If we can build the streaming CSV exporter into the restify server, that would be good, but there are some things to consider
- currently all the exportable fields are copyField'ed to ext_blah versions - IIRC to enable docValues which makes the super efficient streaming possible. Maybe it's just easier to have docValues=true on all fields? maybe have a noExport flag in the client config for fields that can't have docValues (are there any?)

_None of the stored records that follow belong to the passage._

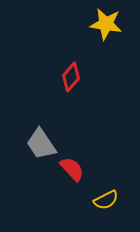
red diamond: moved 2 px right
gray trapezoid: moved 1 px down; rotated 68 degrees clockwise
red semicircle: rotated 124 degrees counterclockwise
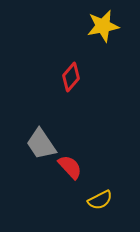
yellow star: moved 3 px left, 2 px down; rotated 20 degrees counterclockwise
red semicircle: moved 2 px left, 2 px up
yellow semicircle: moved 6 px left
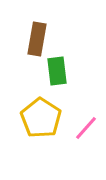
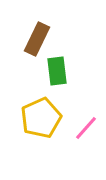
brown rectangle: rotated 16 degrees clockwise
yellow pentagon: rotated 15 degrees clockwise
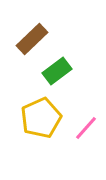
brown rectangle: moved 5 px left; rotated 20 degrees clockwise
green rectangle: rotated 60 degrees clockwise
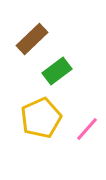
pink line: moved 1 px right, 1 px down
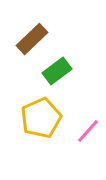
pink line: moved 1 px right, 2 px down
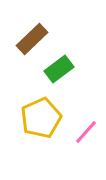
green rectangle: moved 2 px right, 2 px up
pink line: moved 2 px left, 1 px down
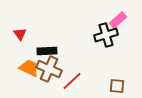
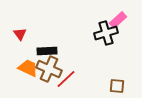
black cross: moved 2 px up
orange trapezoid: moved 1 px left
red line: moved 6 px left, 2 px up
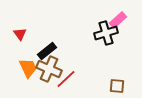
black rectangle: rotated 36 degrees counterclockwise
orange trapezoid: rotated 40 degrees clockwise
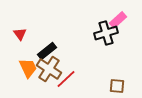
brown cross: rotated 10 degrees clockwise
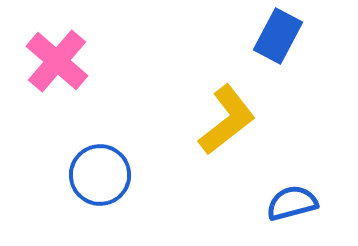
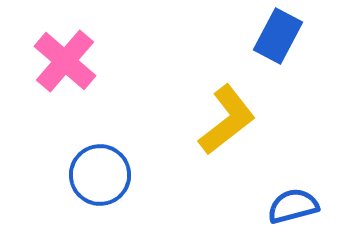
pink cross: moved 8 px right
blue semicircle: moved 1 px right, 3 px down
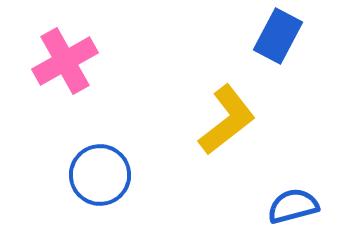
pink cross: rotated 20 degrees clockwise
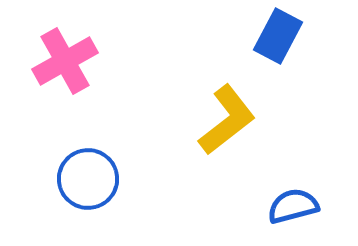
blue circle: moved 12 px left, 4 px down
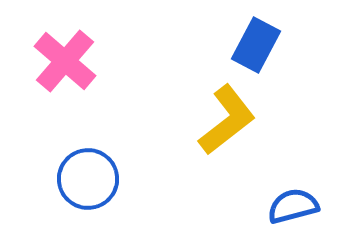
blue rectangle: moved 22 px left, 9 px down
pink cross: rotated 20 degrees counterclockwise
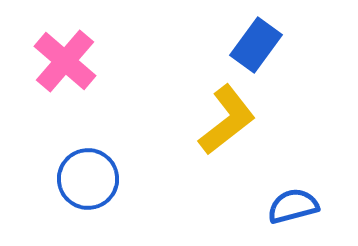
blue rectangle: rotated 8 degrees clockwise
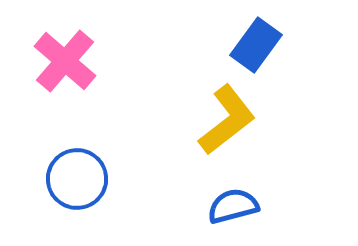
blue circle: moved 11 px left
blue semicircle: moved 60 px left
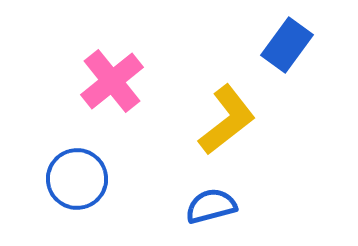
blue rectangle: moved 31 px right
pink cross: moved 47 px right, 20 px down; rotated 10 degrees clockwise
blue semicircle: moved 22 px left
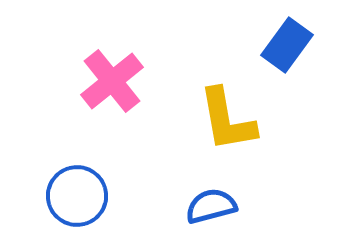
yellow L-shape: rotated 118 degrees clockwise
blue circle: moved 17 px down
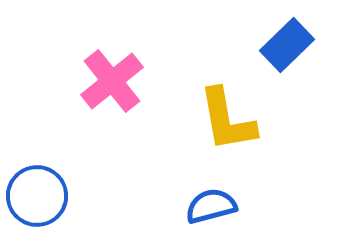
blue rectangle: rotated 10 degrees clockwise
blue circle: moved 40 px left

Solved by Connor in bobular#1
The user queries are what the user enters in the search bar (or clicks
on legend categories). For example "Anopheles gambiae in Species" in
the old client gets sent to Solr as species_category:"Anopheles gambiae"
. There's also various logic (and, or and not) that combines
them.
In this prototype, they are passed straight through. The client would need to construct Solr syntax queries. This is not ideal. We don't want to be married to Solr!
So, can we find a reasonably mature and widely accepted "text query syntax"? If it was in JSON format, a query for "Anopheles gambiae in Species" AND "pool in Sample type" might look something like this.
{
AND: [
{
field: 'species_category',
query: 'Anopheles gambiae',
phrase: true
},
{
field: 'sample_type',
query: 'pool'
}
]
}
It would be great if it could handle numeric queries as well, e.g.
{
field: 'sample_size_i',
gt: 10
}
But also handle ranges, dates etc.
Is there something like this? Should we make something if there isn't?